* **Task 1**
Does the passage on soil agree with each statement? (a) CGIAR established that agriculture, livestock and deforestation together account for 41% of greenhouse gas emissions. (b) The August 2016 ISRO report estimated that nearly half of India's land faces desertification. (c) Lady Eve Balfour founded the Soil Association. Answer yes or no for each, and quote the deciding words.
* **Task 2**
Can you quote the passage on soil word for word, from "EFS took over" up to and including "under the carpet."?

--- Reading passage Enclosed Below ---

Category Archives: health

Protect the soil the way we protect tigers: Devinder Sharma


Responding to earlier articles on soil, Diana Schumacher writes:

Agreed! I have a small garden, a large compost bin and the worm population is gradually building. E.F.Schumacher was at one time president of the Soil Association and became a champion of worms in the family. 

EFS took over the Soil Association presidency from its founder, Lady Eve Balfour (right), who was a farmer and also a scientist. She was conducting soil experiments on her farm in East Anglia somewhere when she asked to see him ( I have vivid recollections of his description of that first meeting).I believe that EFS left the royalties of the first edition of Small is Beautiful to the struggling Soil Association and this helped to put the charity on its feet and get established.

Devinder Sharma sends us his 2017 paper, Protect the soil the way we protect tigers.

The alarm bells have been ringing for quite some time now. Reports after reports warning of a continuing degradation of India’s soils – the foundation of assiduously built food security and more importantly the healthy well-being of the country — have been conveniently swept under the carpet.

Added to this monumental blunder of allowing the wilful devastation of land resources in the name of economic growth lies the threat awaiting in the form of climate change. The Consultative Group on International Agricultural Research (CGIAR) — the global body which governs the international agricultural research centres — has conclusively established that agriculture, livestock and deforestation together account for 41% of the greenhouse gas emissions (GHGs).

Intensive cropping patterns, unbalanced nutrient application, injudicious use of pesticides and mining of groundwater has turned the soils sick. What is not being understood is that a sick soil cannot produce a healthy generation.

In August 2016, a report of the Indian Space Research Organization (ISRO), estimated that nearly 30% of the country’s land – more than 4 times the size of UK – is faced with desertification. That desertification continues to prevail in semi-arid regions of Rajasthan and in some parts of Haryana was quite well-known but the fact that desertification had encroached on more than 50% of the land in states like Jharkhand, Gujarat, Goa, Delhi and Rajasthan is more worrying. Even the hilly states of Jammu & Kashmir, Arunachal Pradesh and other states of northeast India as well as Orissa are now fast getting into a desertification spiral.

--- End of Enclosed Reading passage ---
--- Input data Enclosed Below ---

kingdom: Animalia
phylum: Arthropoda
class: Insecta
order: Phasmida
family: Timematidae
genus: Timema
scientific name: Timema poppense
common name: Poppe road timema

--- End of Enclosed Input data ---
--- Input data Enclosed Below ---

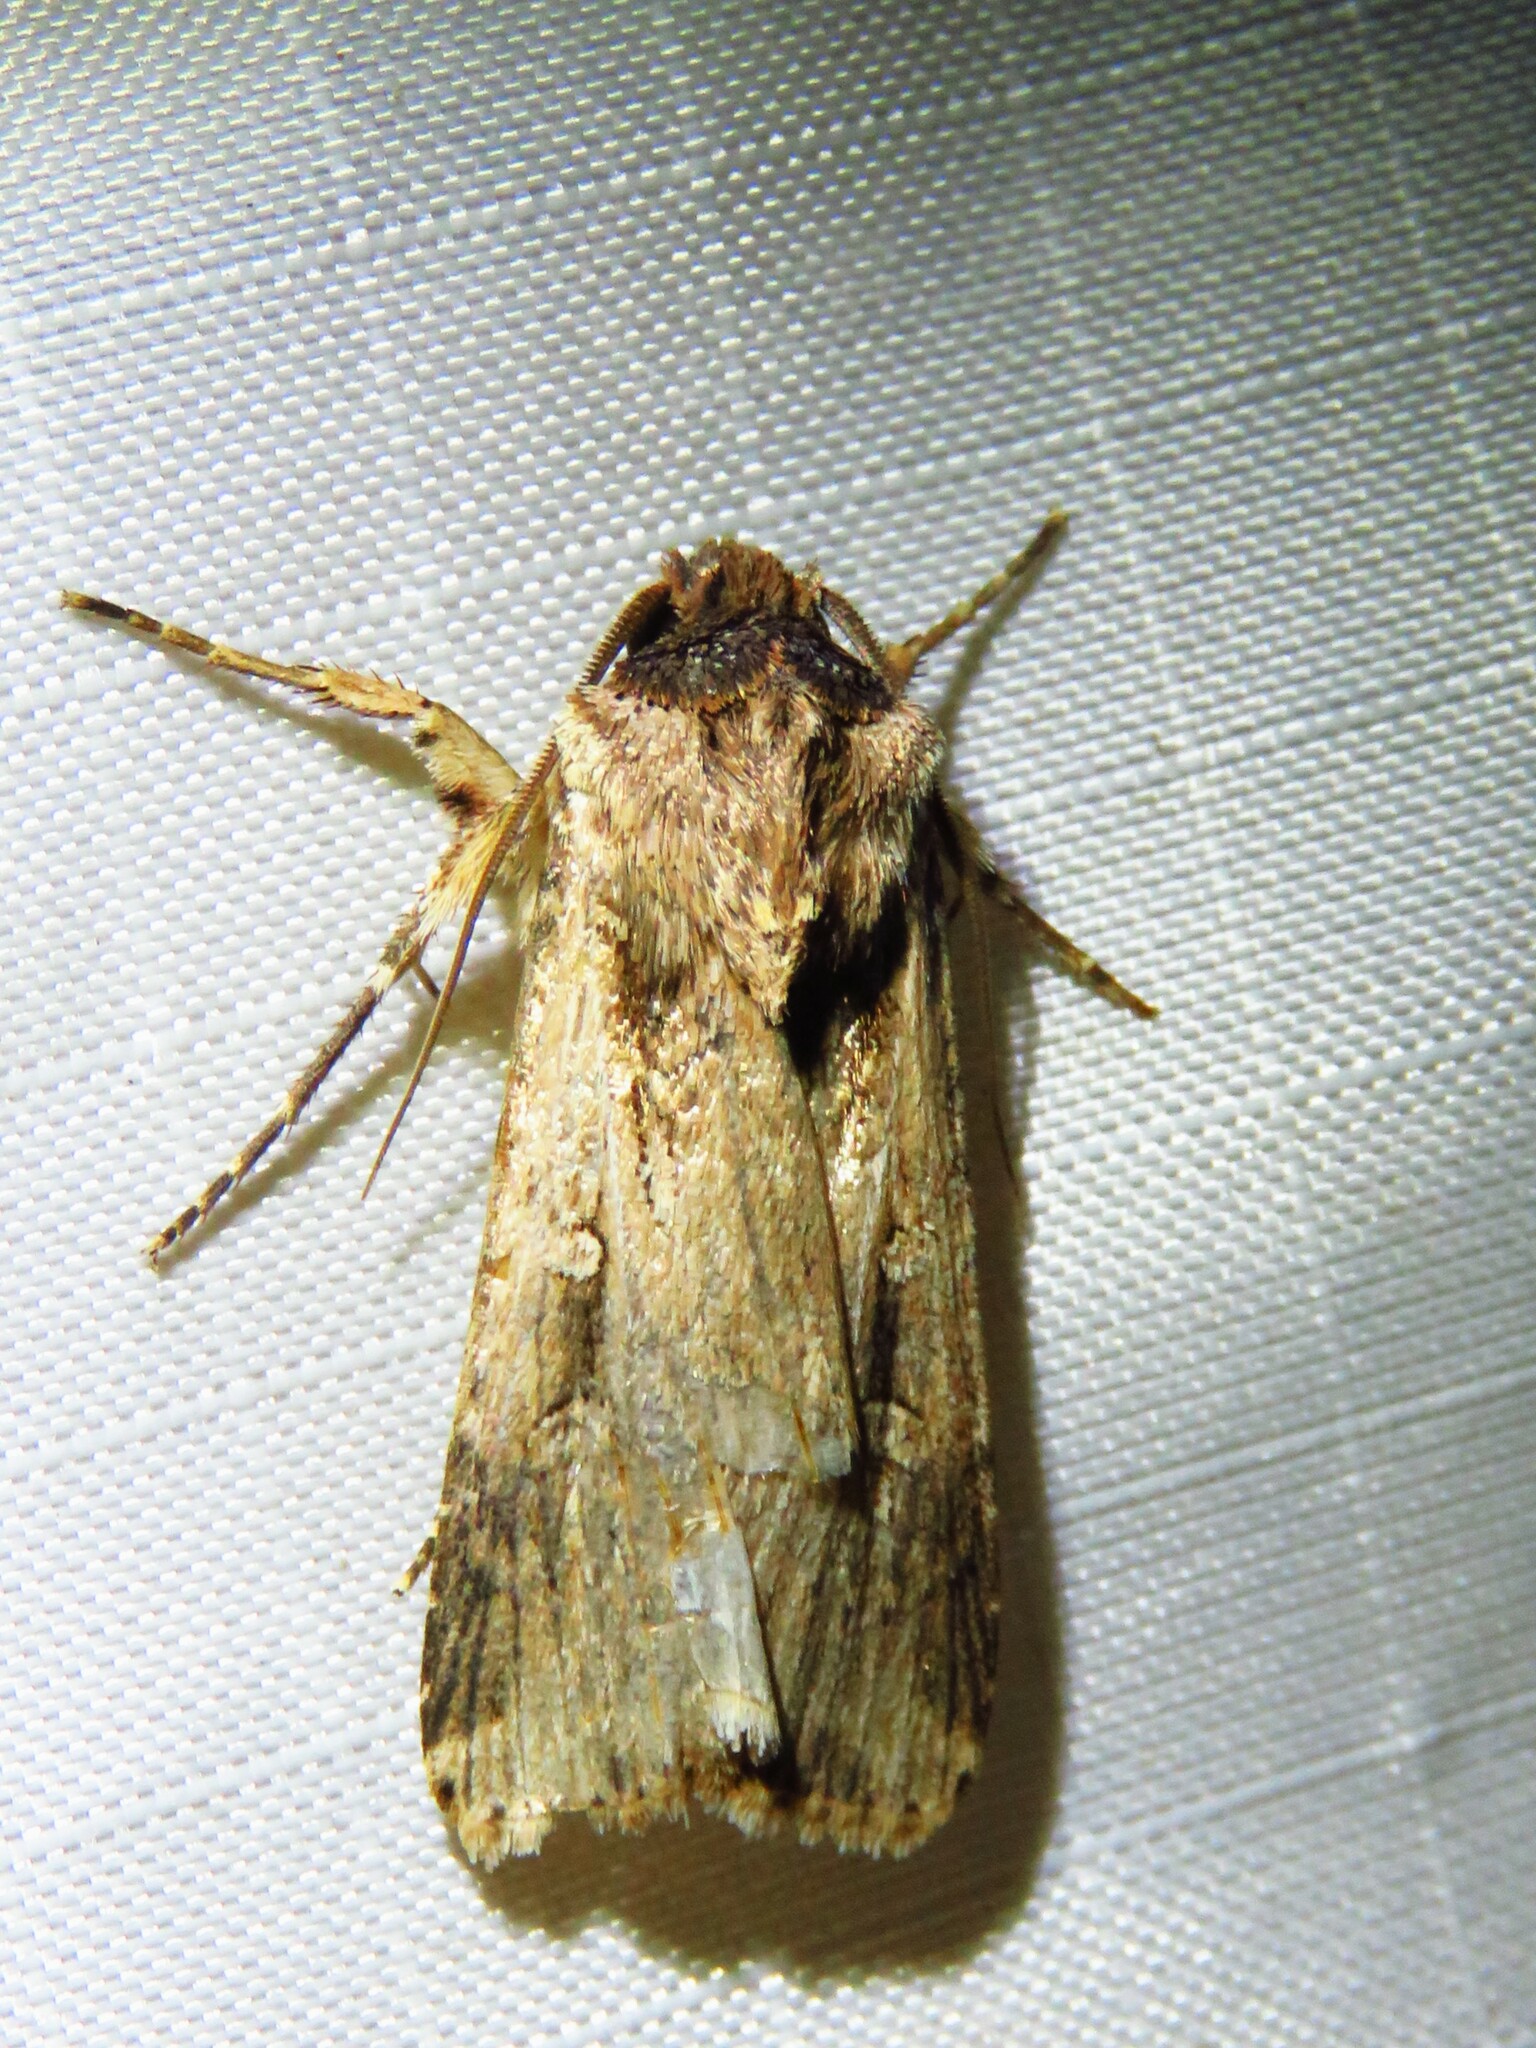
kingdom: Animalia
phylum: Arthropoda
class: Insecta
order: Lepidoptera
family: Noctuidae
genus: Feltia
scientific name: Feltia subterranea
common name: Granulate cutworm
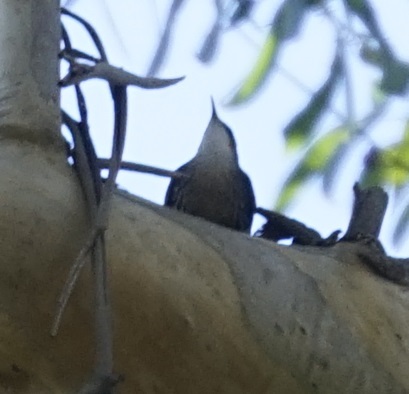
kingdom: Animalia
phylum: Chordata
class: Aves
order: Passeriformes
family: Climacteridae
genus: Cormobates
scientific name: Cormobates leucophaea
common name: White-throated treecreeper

--- End of Enclosed Input data ---
--- Input data Enclosed Below ---

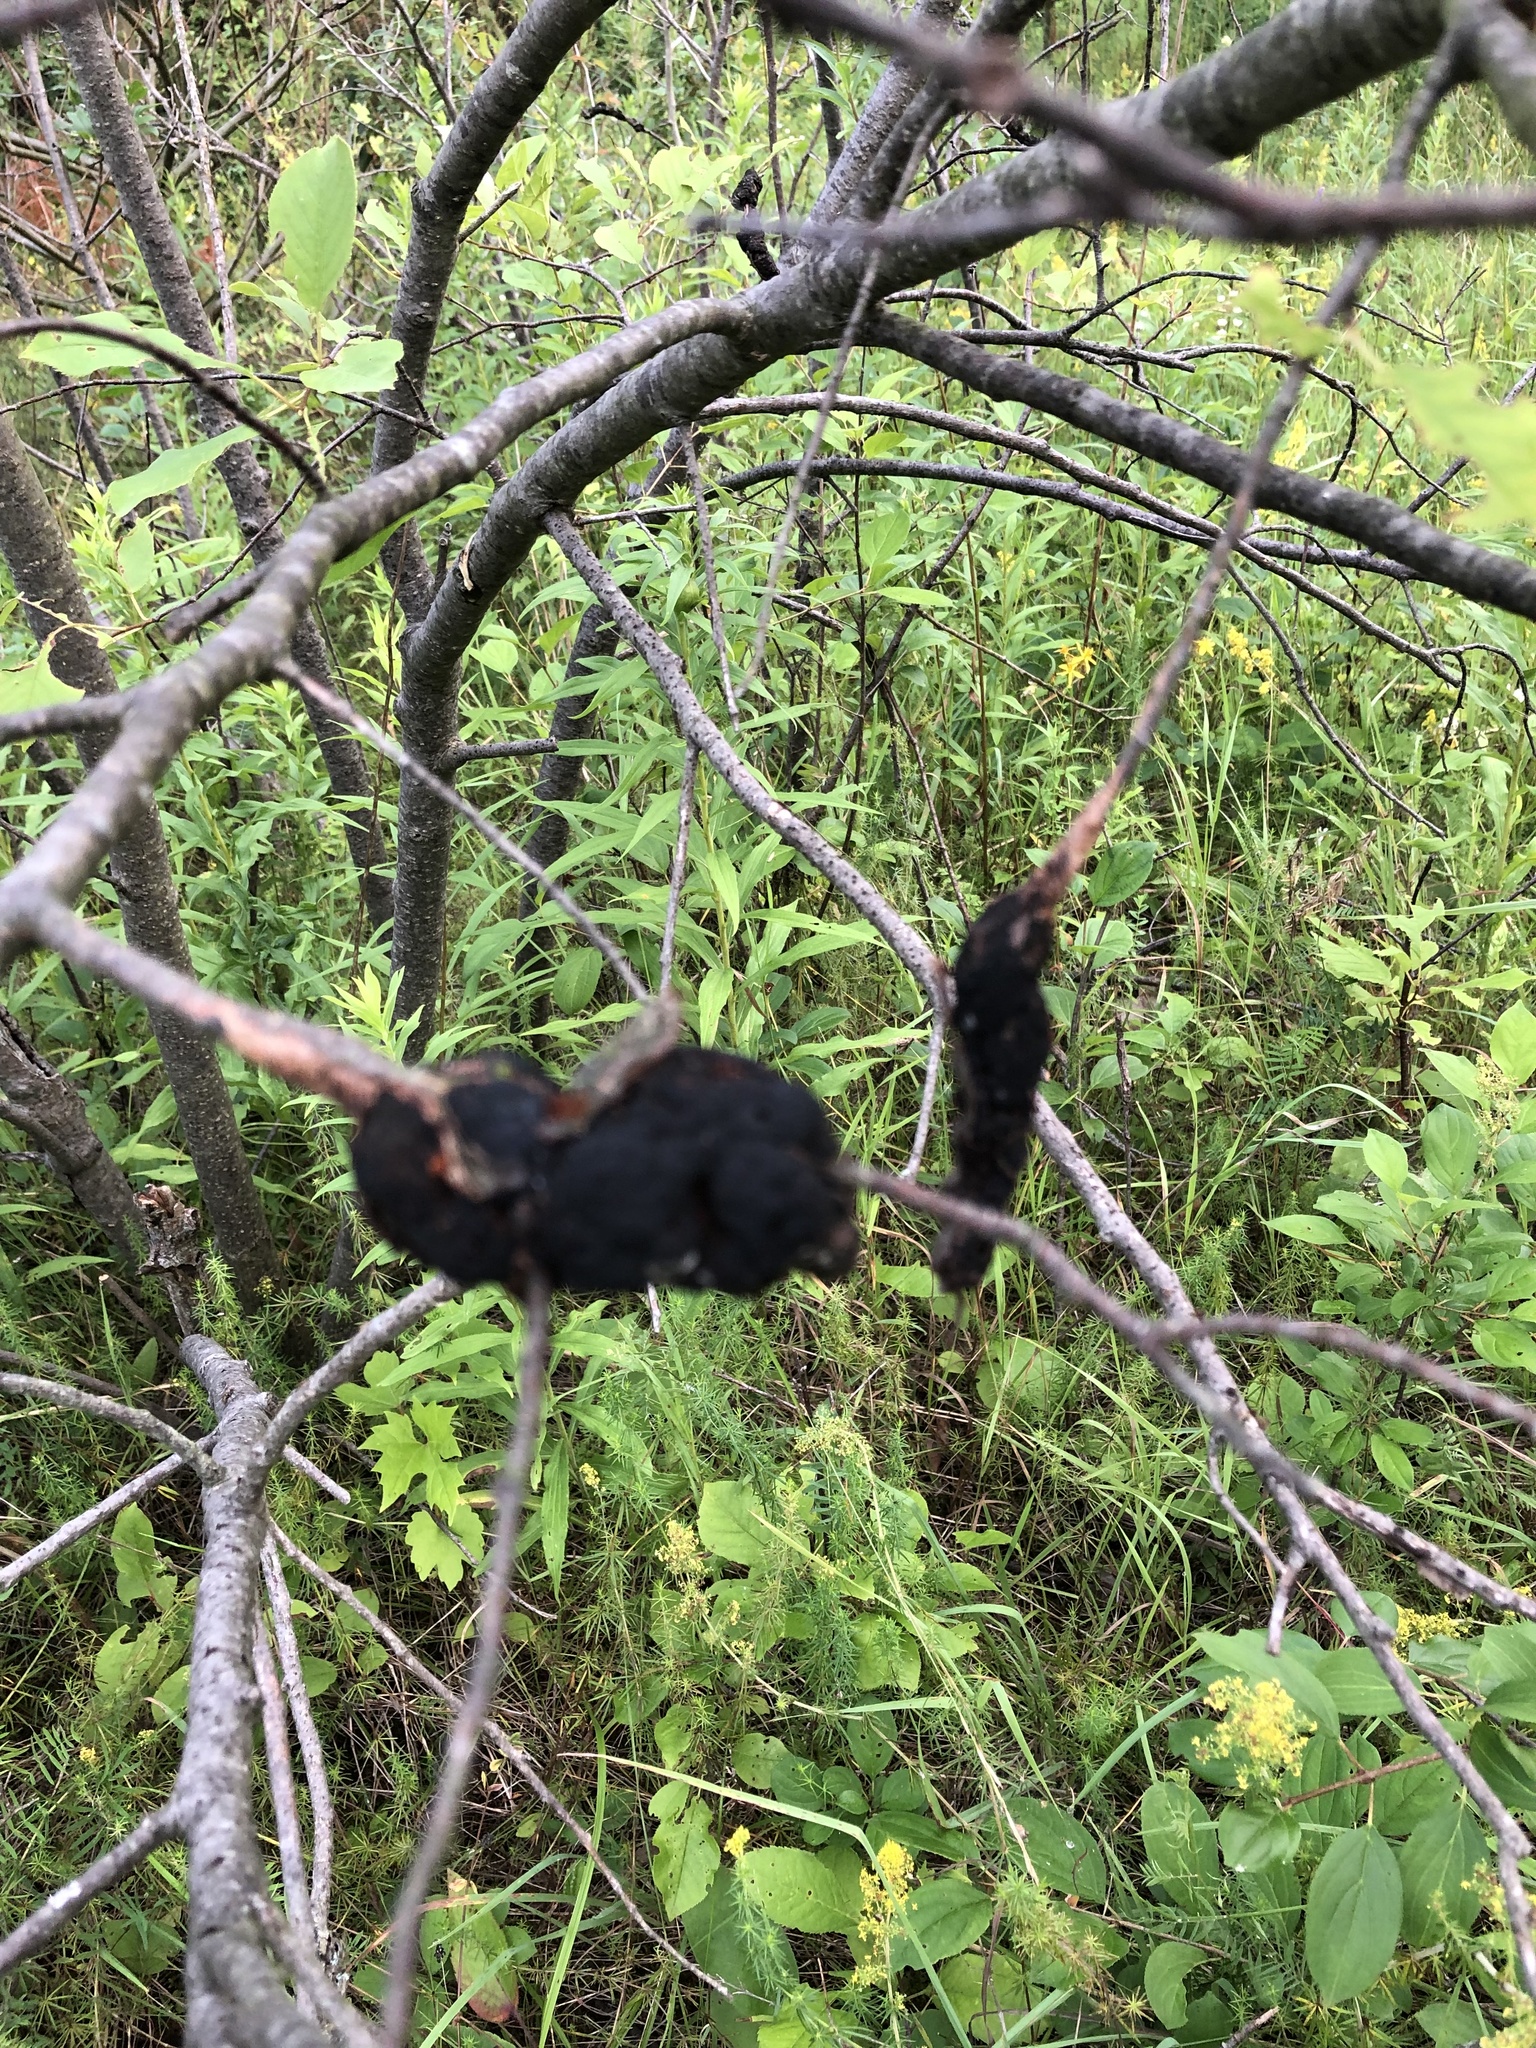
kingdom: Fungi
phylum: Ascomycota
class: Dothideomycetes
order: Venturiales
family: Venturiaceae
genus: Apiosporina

--- End of Enclosed Input data ---

* **Task output 1**
(a) Yes: "agriculture, livestock and deforestation together account for 41% of the greenhouse gas emissions (GHGs)"
(b) No: "nearly 30% of the country’s land"
(c) Yes: "from its founder, Lady Eve Balfour"

* **Task output 2**
EFS took over the Soil Association presidency from its founder, Lady Eve Balfour (right), who was a farmer and also a scientist. She was conducting soil experiments on her farm in East Anglia somewhere when she asked to see him ( I have vivid recollections of his description of that first meeting).I believe that EFS left the royalties of the first edition of Small is Beautiful to the struggling Soil Association and this helped to put the charity on its feet and get established.

Devinder Sharma sends us his 2017 paper, Protect the soil the way we protect tigers.

The alarm bells have been ringing for quite some time now. Reports after reports warning of a continuing degradation of India’s soils – the foundation of assiduously built food security and more importantly the healthy well-being of the country — have been conveniently swept under the carpet.